Every once in a while something so good comes up that inevitably causes rampant gushing and attempted indoctrination of friends. The debut novel of Scott Lynch, Lies of Locke Lamora, is one such book.
The first story in the Gentlemen Bastard-sequence operates on two narratives – describing the early years of the protagonist and an ambitious con that he runs, respectively. Locke Lamora is indeed a criminal mastermind, whose adventures bring to mind the best con and heist movies, there isn’t that much to compare in the realm of literature.

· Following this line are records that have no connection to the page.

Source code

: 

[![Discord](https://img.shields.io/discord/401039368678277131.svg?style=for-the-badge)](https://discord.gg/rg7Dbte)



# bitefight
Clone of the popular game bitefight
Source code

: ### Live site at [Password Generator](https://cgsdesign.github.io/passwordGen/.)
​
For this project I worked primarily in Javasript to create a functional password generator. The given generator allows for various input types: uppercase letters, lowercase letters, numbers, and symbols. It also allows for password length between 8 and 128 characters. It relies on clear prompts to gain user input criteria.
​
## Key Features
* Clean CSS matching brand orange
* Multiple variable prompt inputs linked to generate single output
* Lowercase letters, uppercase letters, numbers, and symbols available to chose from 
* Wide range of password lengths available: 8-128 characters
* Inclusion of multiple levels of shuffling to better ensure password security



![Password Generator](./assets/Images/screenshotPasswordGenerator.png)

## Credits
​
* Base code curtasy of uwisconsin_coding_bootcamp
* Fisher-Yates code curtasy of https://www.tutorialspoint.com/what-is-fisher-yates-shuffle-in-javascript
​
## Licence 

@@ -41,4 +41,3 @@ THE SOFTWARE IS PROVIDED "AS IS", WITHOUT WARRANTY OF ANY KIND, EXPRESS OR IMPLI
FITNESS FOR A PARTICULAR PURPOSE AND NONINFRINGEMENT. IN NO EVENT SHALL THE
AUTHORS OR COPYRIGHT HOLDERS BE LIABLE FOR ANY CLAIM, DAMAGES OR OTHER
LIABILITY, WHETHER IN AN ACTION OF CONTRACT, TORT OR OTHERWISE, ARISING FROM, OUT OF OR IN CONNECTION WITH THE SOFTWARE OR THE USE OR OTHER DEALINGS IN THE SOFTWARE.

The plotting is imaginative, the milieu pleasantly low-magic and low-cliche, dialogue regularly reaches Whedonian heights and all in all the book just refuses to let go. The city of Camorr has a long and variously unpleasant history, which is mostly shown, not told. And that remains true across the book – instead of spouted exposition the descriptions of the world and its inhabitants are weaved into the story, not nailgunned to its side.
The characters come off the pages well-rounded, and Lynch isn’t afraid to bump them off when the laws of drama require a sacrifice. One key character is referred to almost in passing, certainly foreshadowing a much more important role in the planned future volumes.

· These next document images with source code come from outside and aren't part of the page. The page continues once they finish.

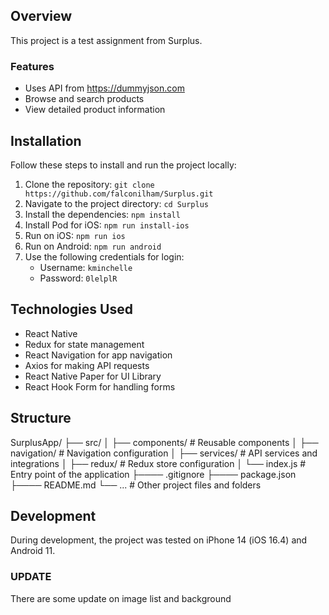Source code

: ## Overview

This project is a test assignment from Surplus.

### Features

- Uses API from https://dummyjson.com
- Browse and search products
- View detailed product information

## Installation

Follow these steps to install and run the project locally:

1. Clone the repository: `git clone https://github.com/falconilham/Surplus.git`
2. Navigate to the project directory: `cd Surplus`
3. Install the dependencies: `npm install`
4. Install Pod for iOS: `npm run install-ios`
5. Run on iOS: `npm run ios`
6. Run on Android: `npm run android`
7. Use the following credentials for login:
   - Username: `kminchelle`
   - Password: `0lelplR`

## Technologies Used

- React Native
- Redux for state management
- React Navigation for app navigation
- Axios for making API requests
- React Native Paper for UI Library
- React Hook Form for handling forms

## Structure

SurplusApp/
├── src/
│     ├── components/              # Reusable components
│     ├── navigation/              # Navigation configuration
│     ├── services/                # API services and integrations
│     ├── redux/                   # Redux store configuration
│     └── index.js                 # Entry point of the application
├──── .gitignore
├──── package.json
├──── README.md
└── ...                          # Other project files and folders

## Development

During development, the project was tested on iPhone 14 (iOS 16.4) and Android 11.


### UPDATE 
There are some update on image list and background
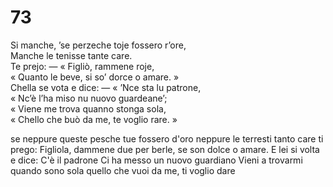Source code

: # 73
  
Si manche, ’se perzeche toje fossero r’ore,  
Manche le tenisse tante care.  
Te prejo: — « Figliò, rammene roje,  
« Quanto le beve, si so’ dorce o amare. »  
Chella se vota e dice: — « ’Nce sta lu patrone,  
« Nc’è l’ha miso nu nuovo guardeane’;  
« Viene me trova quanno stonga sola,  
« Chello che buò da me, te voglio rare. »

se neppure queste pesche tue fossero d'oro
neppure le terresti tanto care
ti prego: Figliola, dammene due
per berle, se son dolce o amare.
E lei si volta e dice: C'è il padrone
Ci ha messo un nuovo guardiano
Vieni a trovarmi quando sono sola
quello che vuoi da me, ti voglio dare
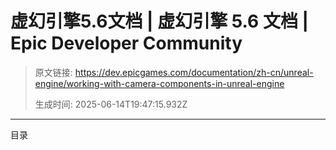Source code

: # 虚幻引擎5.6文档 | 虚幻引擎 5.6 文档 | Epic Developer Community

> 原文链接: https://dev.epicgames.com/documentation/zh-cn/unreal-engine/working-with-camera-components-in-unreal-engine
> 
> 生成时间: 2025-06-14T19:47:15.932Z

---

目录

An extremely impressive debut, imaginative across multiple axis. And a debut that creates a whole new genre: heist fantasy (in which there sadly isn’t that much competition).
The sequel arrived quickly, but the third volume didn’t, it took almost six years to get published. And in the weeks before it arrived, I re-read the preceding novels. This was as good as I remembered, and like the best of cons, it reveals a lot more on the second reading.